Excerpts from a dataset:
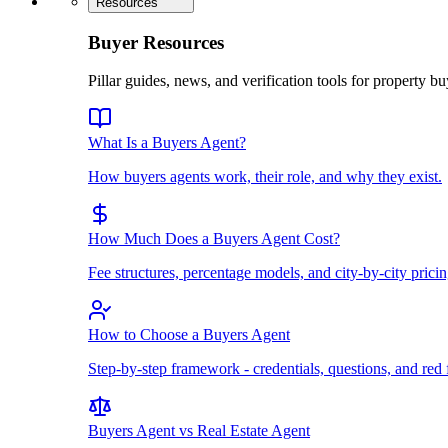
Resources
Buyer Resources
Pillar guides, news, and verification tools for property bu
What Is a Buyers Agent?
How buyers agents work, their role, and why they exist.
How Much Does a Buyers Agent Cost?
Fee structures, percentage models, and city-by-city pricin
How to Choose a Buyers Agent
Step-by-step framework - credentials, questions, and red 
Buyers Agent vs Real Estate Agent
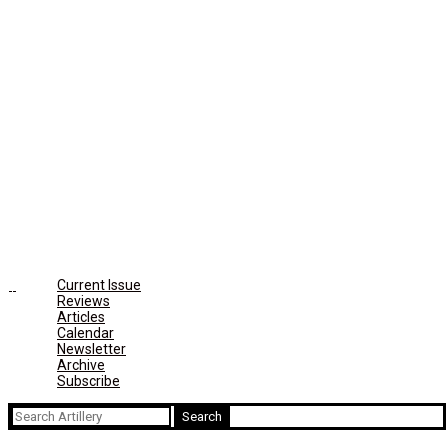
Current Issue
Reviews
Articles
Calendar
Newsletter
Archive
Subscribe
Search
for:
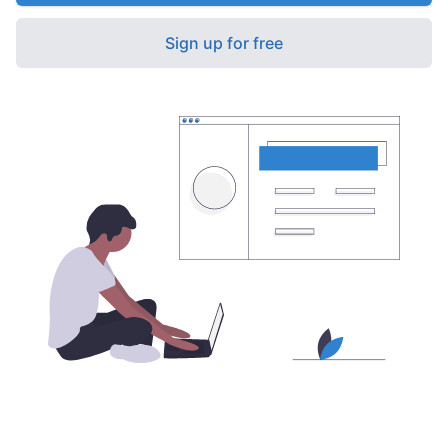
Sign up for free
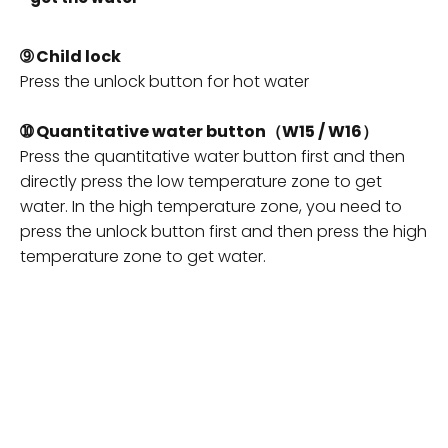
➈
Child lock
Press the unlock button for hot water
➉ Quantitative water button（W15 / W16）
Press the quantitative water button first and then
directly press the low temperature zone to get
water. In the high temperature zone, you need to
press the unlock button first and then press the high
temperature zone to get water.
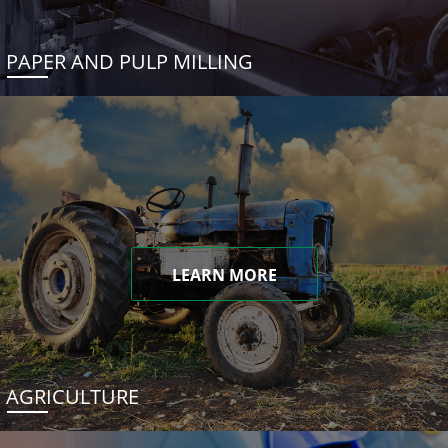
PAPER AND PULP MILLING
LEARN MORE
AGRICULTURE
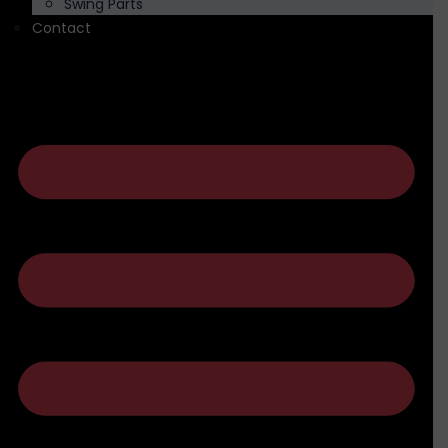
Swing Parts
Contact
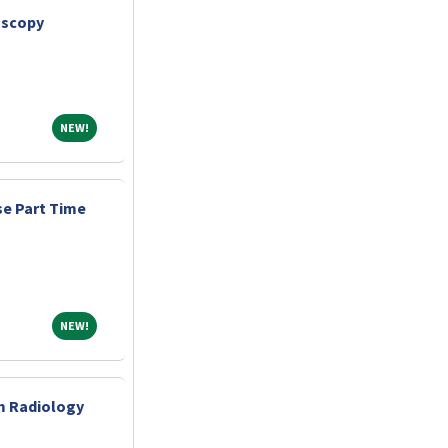
oscopy
NEW!
NEW!
e Part Time
NEW!
NEW!
m Radiology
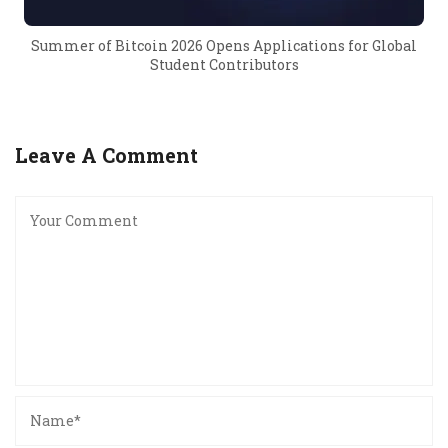
Summer of Bitcoin 2026 Opens Applications for Global
Student Contributors
Leave A Comment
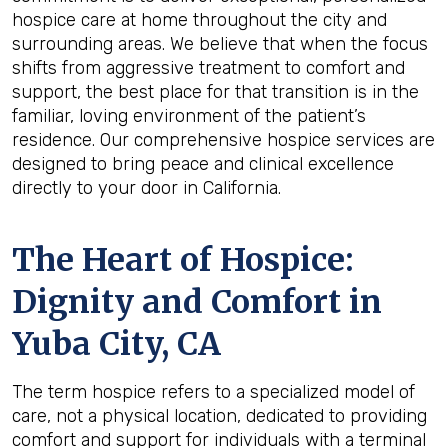
hospice care at home throughout the city and
surrounding areas. We believe that when the focus
shifts from aggressive treatment to comfort and
support, the best place for that transition is in the
familiar, loving environment of the patient’s
residence. Our comprehensive hospice services are
designed to bring peace and clinical excellence
directly to your door in California.
The Heart of Hospice:
Dignity and Comfort in
Yuba City, CA
The term hospice refers to a specialized model of
care, not a physical location, dedicated to providing
comfort and support for individuals with a terminal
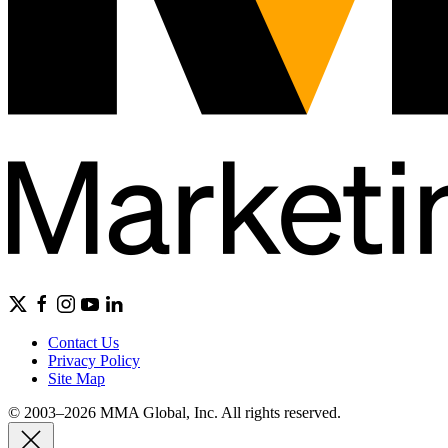
Contact Us
Privacy Policy
Site Map
© 2003–2026 MMA Global, Inc. All rights reserved.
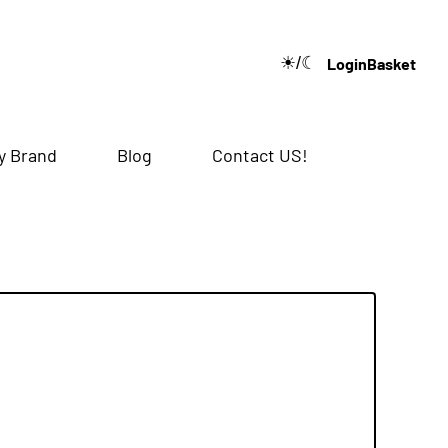
☀/☾
Login
Basket
🔍
y Brand
Blog
Contact US!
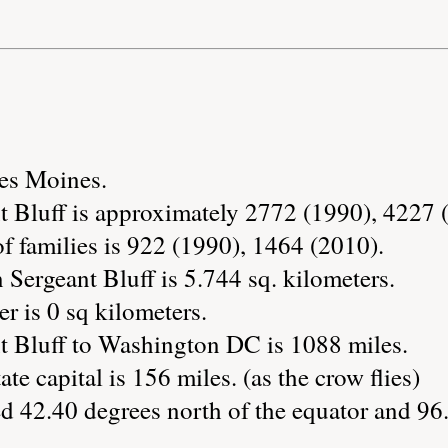
Des Moines.
t Bluff is approximately 2772 (1990), 4227 
 families is 922 (1990), 1464 (2010).
 Sergeant Bluff is 5.744 sq. kilometers.
r is 0 sq kilometers.
t Bluff to Washington DC is 1088 miles.
ate capital is 156 miles. (as the crow flies)
ed 42.40 degrees north of the equator and 96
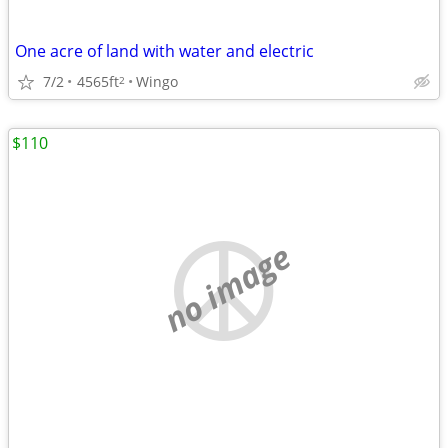
One acre of land with water and electric
7/2
4565ft
Wingo
2
$110
no image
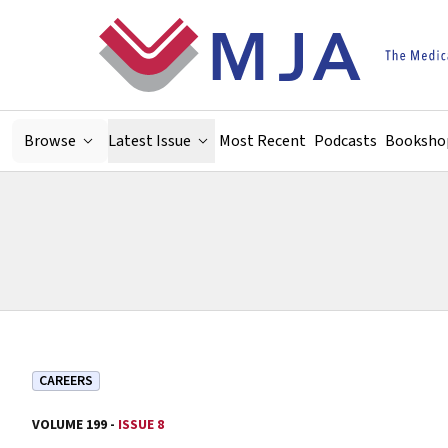
Skip to main content
Browse
Latest Issue
Most Recent
Podcasts
Booksho
CAREERS
VOLUME 199 -
ISSUE 8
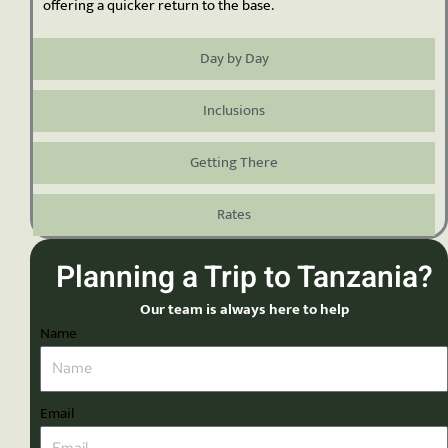
offering a quicker return to the base.
Day by Day
Inclusions
Getting There
Rates
Planning a Trip to Tanzania?
Our team is always here to help
Name
Email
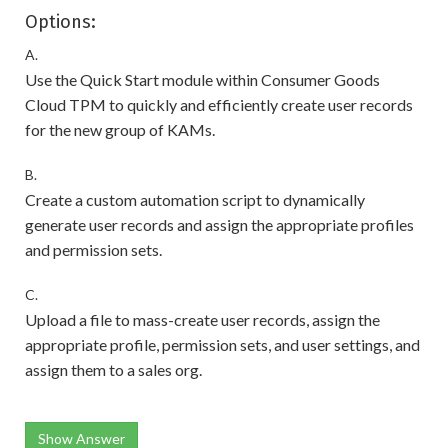
Options:
A.
Use the Quick Start module within Consumer Goods
Cloud TPM to quickly and efficiently create user records
for the new group of KAMs.
B.
Create a custom automation script to dynamically
generate user records and assign the appropriate profiles
and permission sets.
C.
Upload a file to mass-create user records, assign the
appropriate profile, permission sets, and user settings, and
assign them to a sales org.
Show Answer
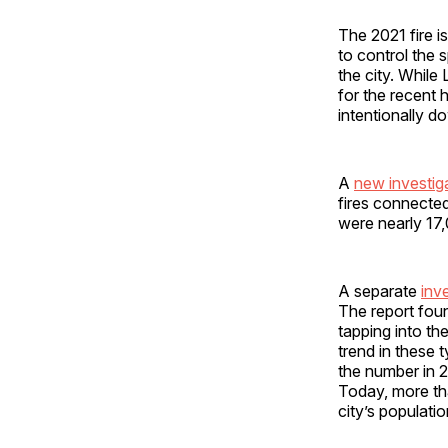
The 2021 fire i
to control the
the city. While
for the recent h
intentionally d
A
new investi
fires connecte
were nearly 17,
A separate
inv
The report foun
tapping into th
trend in these 
the number in
Today, more tha
city’s populatio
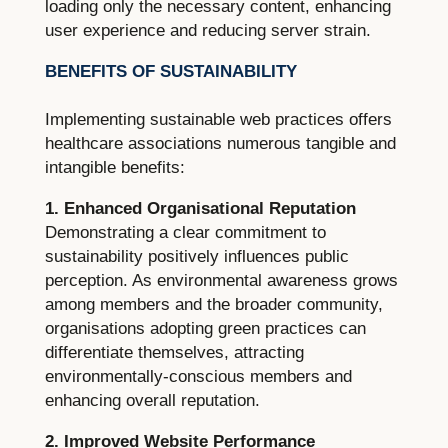
loading only the necessary content, enhancing
user experience and reducing server strain.
BENEFITS OF SUSTAINABILITY
Implementing sustainable web practices offers
healthcare associations numerous tangible and
intangible benefits:
1. Enhanced Organisational Reputation
Demonstrating a clear commitment to
sustainability positively influences public
perception. As environmental awareness grows
among members and the broader community,
organisations adopting green practices can
differentiate themselves, attracting
environmentally-conscious members and
enhancing overall reputation.
2. Improved Website Performance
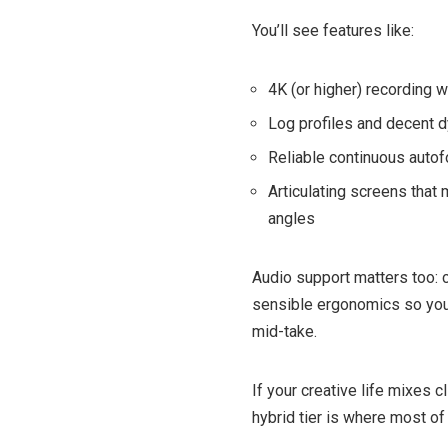
You’ll see features like:
4K (or higher) recording 
Log profiles and decent d
Reliable continuous autofo
Articulating screens that
angles
Audio support matters too: 
sensible ergonomics so you
mid-take.
If your creative life mixes c
hybrid tier is where most of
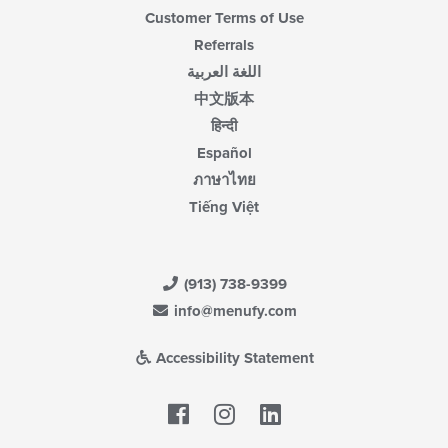
Customer Terms of Use
Referrals
اللغة العربية
中文版本
हिन्दी
Español
ภาษาไทย
Tiếng Việt
(913) 738-9399
info@menufy.com
Accessibility Statement
Facebook
LinkedIn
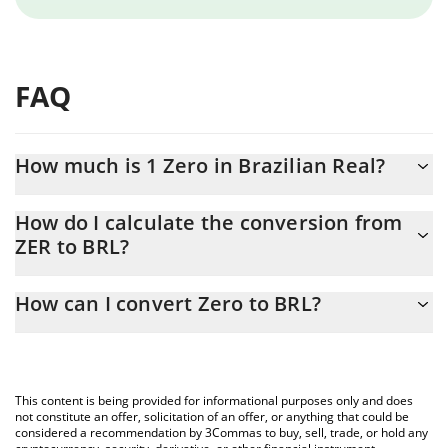
FAQ
How much is 1 Zero in Brazilian Real?
Zero price in BRL is constantly changing.
How do I calculate the conversion from
ZER to BRL?
At this moment, 1 Zero equals 0.04618228 BRL
The 3Commas Zero Calculator allows you to easily calculate the
How can I convert Zero to BRL?
conversion price of ZER to BRL by simply entering the amount of
Zero in the corresponding field and will automatically convert the
The most common way of converting ZER to BRL is by using a
value in Brazilian Real (BRL).
Crypto Exchange or a P2P (person-to-person) exchange platform
like LocalBitcoins, etc.
You can also use our Zero price table above to check the latest
This content is being provided for informational purposes only and does
Zero price in major fiat and crypto currencies.
not constitute an offer, solicitation of an offer, or anything that could be
considered a recommendation by 3Commas to buy, sell, trade, or hold any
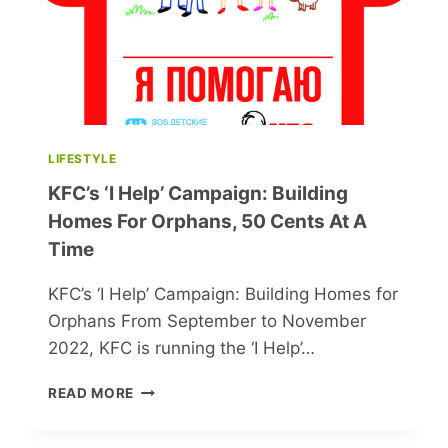
LIFESTYLE
KFC’s ‘I Help’ Campaign: Building
Homes For Orphans, 50 Cents At A
Time
KFC’s ‘I Help’ Campaign: Building Homes for
Orphans From September to November
2022, KFC is running the ‘I Help’…
KFC’S
READ MORE
‘I
HELP’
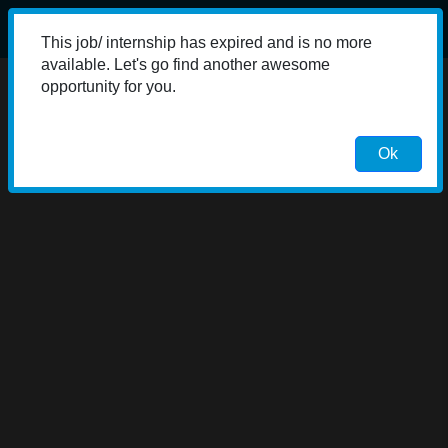
This job/ internship has expired and is no more
available. Let's go find another awesome
opportunity for you.
Ok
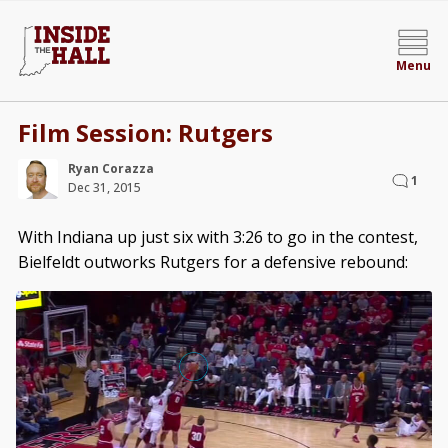
Menu
Film Session: Rutgers
Ryan Corazza
1
Dec 31, 2015
With Indiana up just six with 3:26 to go in the contest,
Bielfeldt outworks Rutgers for a defensive rebound:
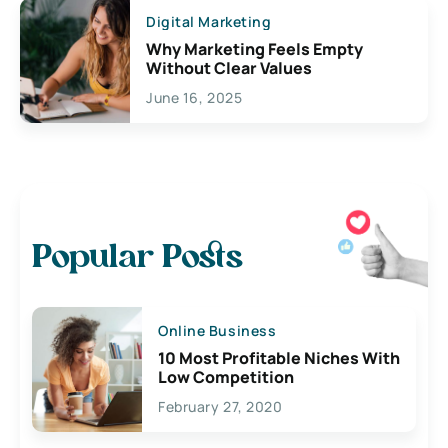
Digital Marketing
Why Marketing Feels Empty
Without Clear Values
June 16, 2025
Popular Posts
Online Business
10 Most Profitable Niches With
Low Competition
February 27, 2020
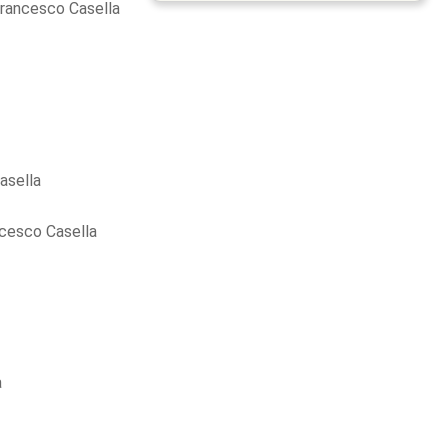
rancesco Casella
asella
cesco Casella
a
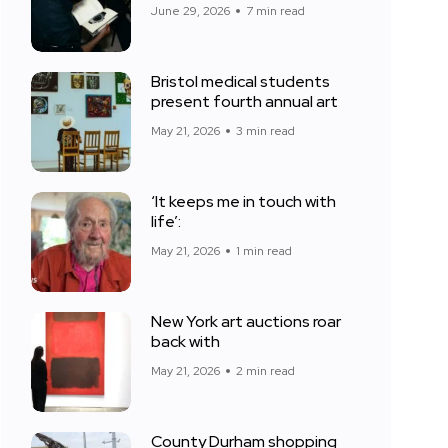
June 29, 2026
7 min read
Bristol medical students
present fourth annual art
May 21, 2026
3 min read
‘It keeps me in touch with
life’:
May 21, 2026
1 min read
New York art auctions roar
back with
May 21, 2026
2 min read
County Durham shopping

EXERCISE:
From the records above, give again only the part that opens with the line containing "ed 42.40 degrees north of the equator and 96" and closes with the line containing "to control the". Keep both ends but drop the pictures.

RESULT OF THE TASK:
ed 42.40 degrees north of the equator and 96
One acre of land with water and electric
7/2
4565ft
Wingo
2
$110
no image
Skip to main content
Browse
Latest Issue
Most Recent
Podcasts
Booksho
CAREERS
VOLUME 199 -
ISSUE 8
offering a quicker return to the base.
Day by Day
Inclusions
Getting There
Rates
Planning a Trip to Tanzania?
Our team is always here to help
Name
Email
Options:
A.
Use the Quick Start module within Consumer Goods
Cloud TPM to quickly and efficiently create user records
for the new group of KAMs.
B.
Create a custom automation script to dynamically
generate user records and assign the appropriate profiles
and permission sets.
C.
Upload a file to mass-create user records, assign the
appropriate profile, permission sets, and user settings, and
assign them to a sales org.
Show Answer
The 2021 fire i
to control the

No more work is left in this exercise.